Beating people is not a good way to enact grammatical change
The word thou has a pleasingly anachronistic ring to it, calling to mind a simpler and perhaps more formal time, when people considered their words (so we might imagine) and respected their elders. Occasionally we receive letters asking why it is that the English-speaking people left this word by the roadside. Why did people stop using thou? Well, in some cases it could be because they were beaten when they said it.
Before getting to how fisticuffs functioned as an agent of syntactical change let’s back up a bit, and have a quick refresher on how this word functioned in the English language of yore.
In modern English we expect the word you to take a numerically ambiguous role, since it is used regardless of whether the speaker is addressing a single person or many. This was not always the case.

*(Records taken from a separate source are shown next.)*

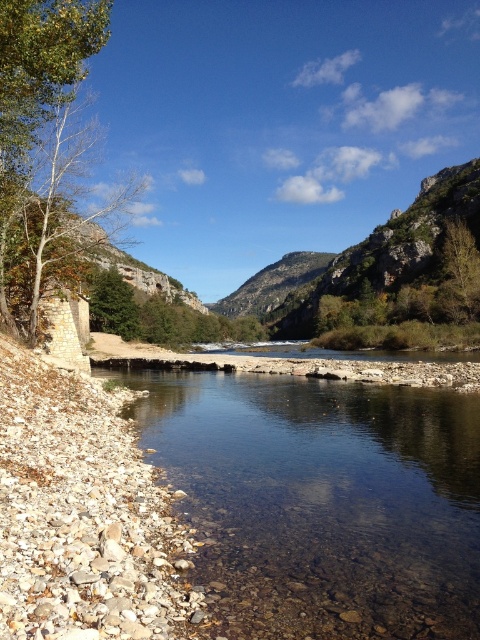
What do you see at coordinates (324, 500) in the screenshot? I see `clear water at center` at bounding box center [324, 500].

Who is more forward, (322, 385) or (374, 264)?

Positioned in front is point (322, 385).

Is point (342, 456) farther from viewer compared to point (466, 211)?

That is False.

Find the location of a particular element. This screenshot has height=640, width=480. clear water at center is located at coordinates (324, 500).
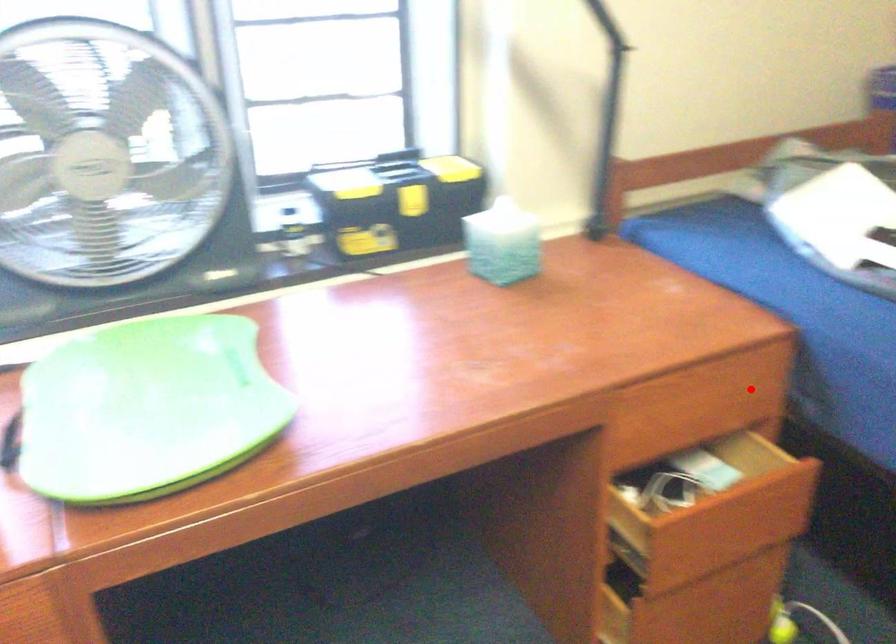
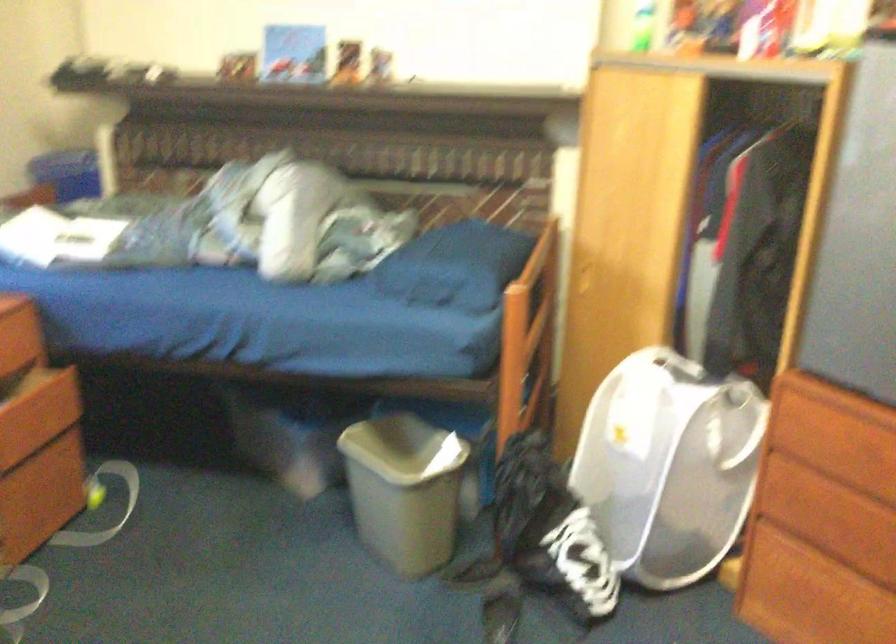
The point at the highlighted location is marked in the first image. Where is the corresponding point in the second image?

(19, 332)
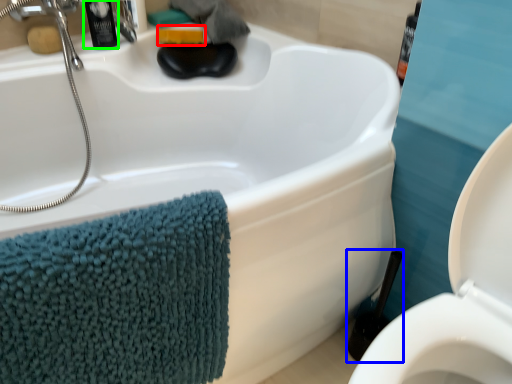
Question: Based on their relative distances, which object is nearer to soap (highlighted by a red box)? Choose from brush (highlighted by a blue box) and toiletry (highlighted by a green box).

Choices:
 (A) brush
 (B) toiletry

Answer: (B)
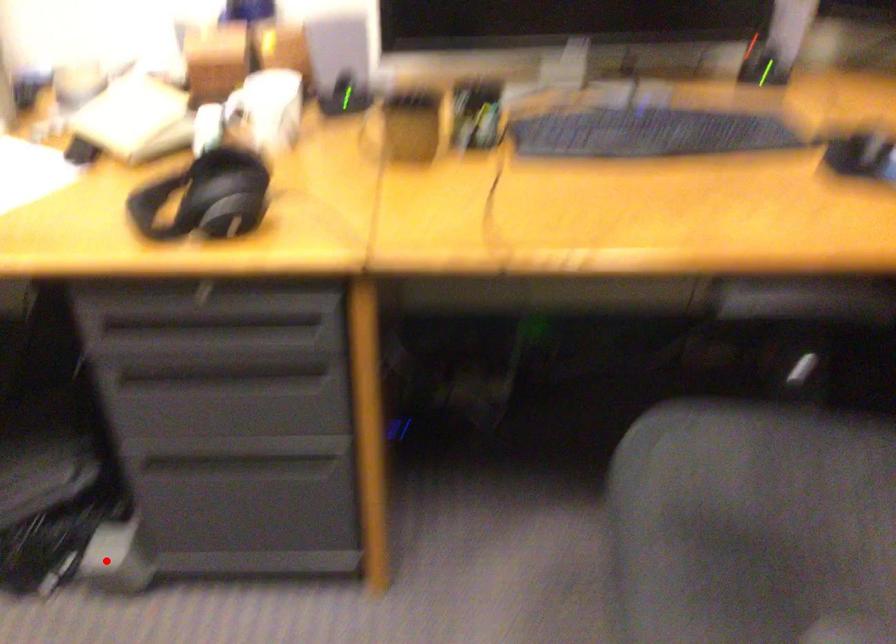
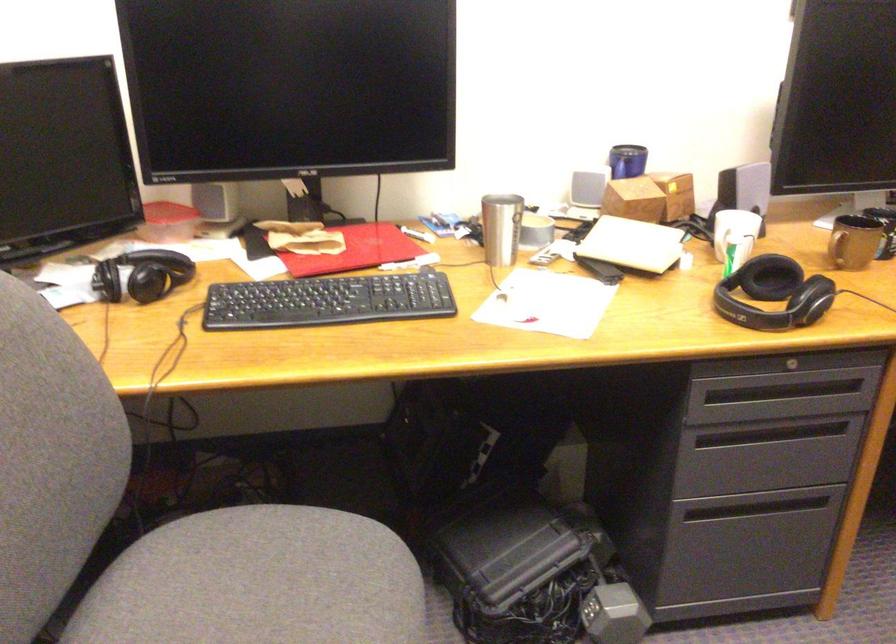
Find the pixel in the second image that matches the highlighted location in the first image.

(614, 614)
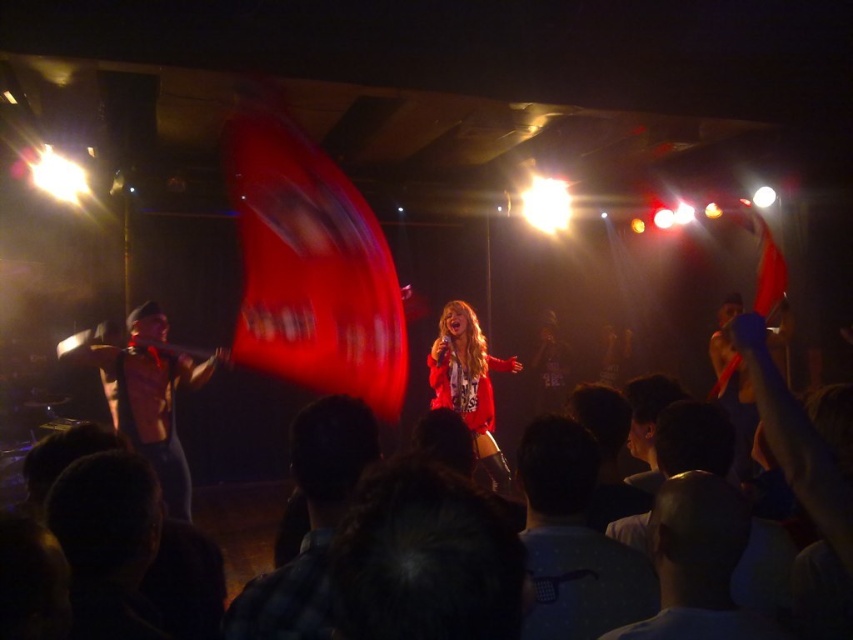
You are standing at the center of the stage and want to hand a microphone stand to the person wearing the dark gray cotton shirt at lower right. In which direction should you move to reach them?

The dark gray cotton shirt at lower right is located at point [573,540], so you should move towards the lower right direction to reach them.

You are a photographer trying to capture the best angle for the concert. You have two points marked on your viewfinder at coordinates point (543, 540) and point (151, 362). Which point is closer to your camera lens?

Point (543, 540) is closer to the camera lens than point (151, 362).

You are a stagehand trying to locate the shiny silver sword at left and the plaid shirt at center during a concert. According to the scene, which object is positioned to the right of the other?

The plaid shirt at center is to the right of the shiny silver sword at left.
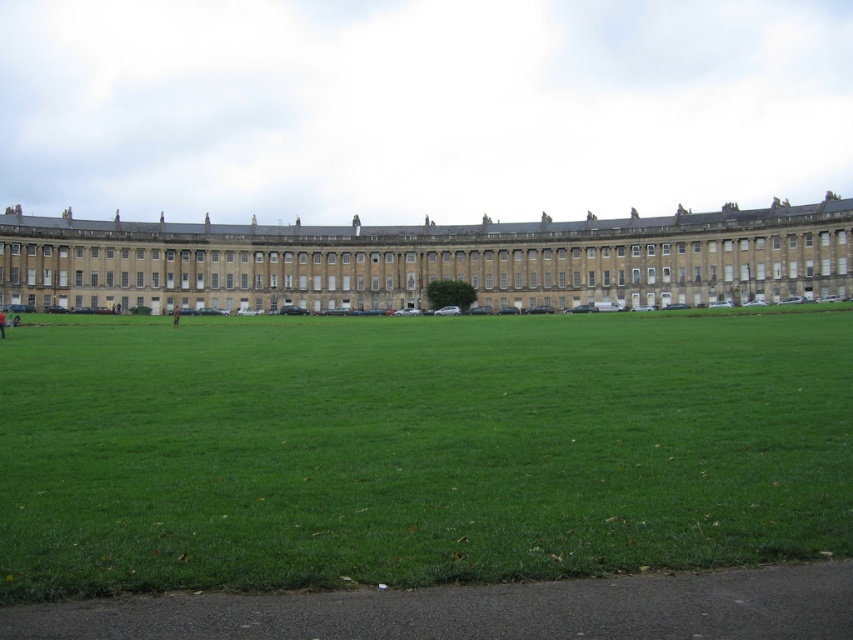
You are planning to set up a picnic blanket on the green grass at center. Considering the beige stone palace at center is nearby, will the palace block the sunlight reaching the grass? Please explain based on their widths.

The green grass at center has a smaller width than the beige stone palace at center. Since the palace is wider, it could cast a larger shadow over the grass area, potentially blocking sunlight depending on the time of day and angle of the sun.

You are standing at the origin point in the image. Which direction should you move to reach the green grass at center?

The green grass at center is located at point (418, 449), so you should move towards the center of the image to reach it.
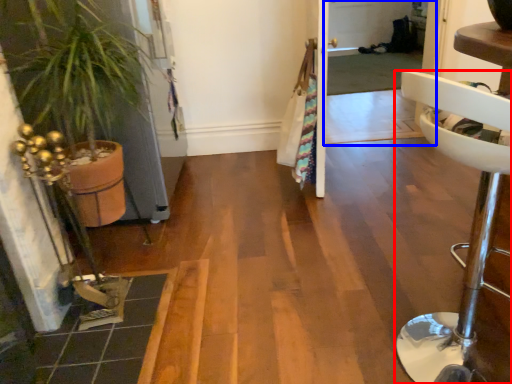
Question: Which object appears farthest to the camera in this image, furniture (highlighted by a red box) or screen door (highlighted by a blue box)?

Choices:
 (A) furniture
 (B) screen door

Answer: (B)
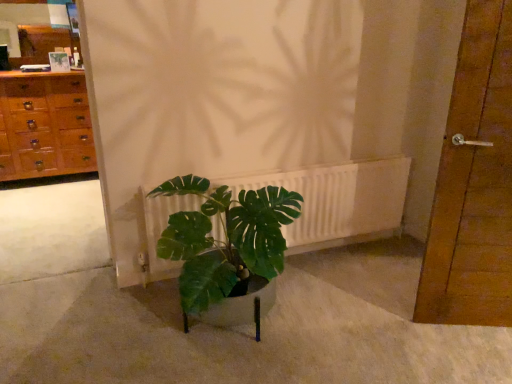
Question: Choose the correct answer: Is white matte radiator at center inside brown wooden door at right or outside it?

Choices:
 (A) inside
 (B) outside

Answer: (B)

Question: In terms of height, does white matte radiator at center look taller or shorter compared to brown wooden door at right?

Choices:
 (A) tall
 (B) short

Answer: (B)

Question: Estimate the real-world distances between objects in this image. Which object is closer to the white matte radiator at center?

Choices:
 (A) wooden chest of drawers at left
 (B) matte wooden mirror at upper left
 (C) brown wooden door at right

Answer: (C)

Question: Estimate the real-world distances between objects in this image. Which object is farther from the white matte radiator at center?

Choices:
 (A) wooden chest of drawers at left
 (B) matte wooden mirror at upper left
 (C) brown wooden door at right

Answer: (B)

Formerly we used thou as the second person singular pronoun (which simply means that we would use thou to address another single person). Thee was used in the objective or oblique case (when referring to the object of a verb or preposition), and thou was used in the nominative (when indicating the subject of a verb).
As Old English began to grow up a little, finally getting a job and moving out of its parents’ house, the singular use of thou began to change. The pronoun that had previously been restricted to addressing more than one person (ye or you) started to see service as a singular pronoun. Initially you was used to refer to a person of high social standing (such as royalty, who would be addressed as “your majesty”) but soon came to be used as well when speaking with a social equal.
As a result, poor thou was downgraded, and was used primarily when referring to a person of lower social standing, such as a servant. However, this pronoun did not disappear, as it also functioned as an indicator of familiarity or intimacy, and retained its function as a singular form of address for God in many cases in ecclesiastical writings. We still see thou is some forms of modern use, such as in discussions of the “I and Thou” concept of Martin Buber’s philosophy, or in colloquial phrases such as “holier-than-thou.” For the most part, at least in normal linguistic use, thou has been largely supplanted in modern times by you, although it does exist still in certain dialects in Northern England and Scotland, as well as in the community of the Religious Society of Friends (commonly referred to as Quakers). This is where the violence comes into our story.
When this portion of our language began to shift there was a belief among many Quakers that the use of the singular you was inappropriate, on the grounds that it violated grammatical tenets, and enforced unwanted social distinctions. One of the founders of the Quakers, George Fox, felt strongly enough about this matter that he wrote an entire book on the subject (which was a bit longer than one might imagine it would be, taking up over 200 pages), published in 1660. The sentiments of this work were made quite clear in the title, which was “A Battle-Door for Teachers & Professors to Learn Singular & Plural; You to Many, and Thou to One: Singular One, Thou; Plural Many, You.”
In Fox’s journal he explained how the general public reacted to his grammatical advice (not very well):
For Thou and Thee was a sore cut to proud flesh, and them that sought self-honour, who, though they would say it to God and Christ, would not endure to have it said to themselves. So that we were often beaten and abused, and sometimes in danger of our lives, for using those words to some proud men, who would say, “What! You ill-bred clown, do you Thou me?”
—George Fox, A Journal, or Historical Account...., 1836
If truth be told, the fact that the Quakers were “often beaten and abused” did not seem to have very much effect on how they used thou, and since this form of the pronoun may still be found in communities of Friends today we must accept two things: the reason we stopped using thou as a singular pronoun probably did not have much to do with violence, and was due to normal forces of syntactical shift, and beating people is not a very good way to enact grammatical change.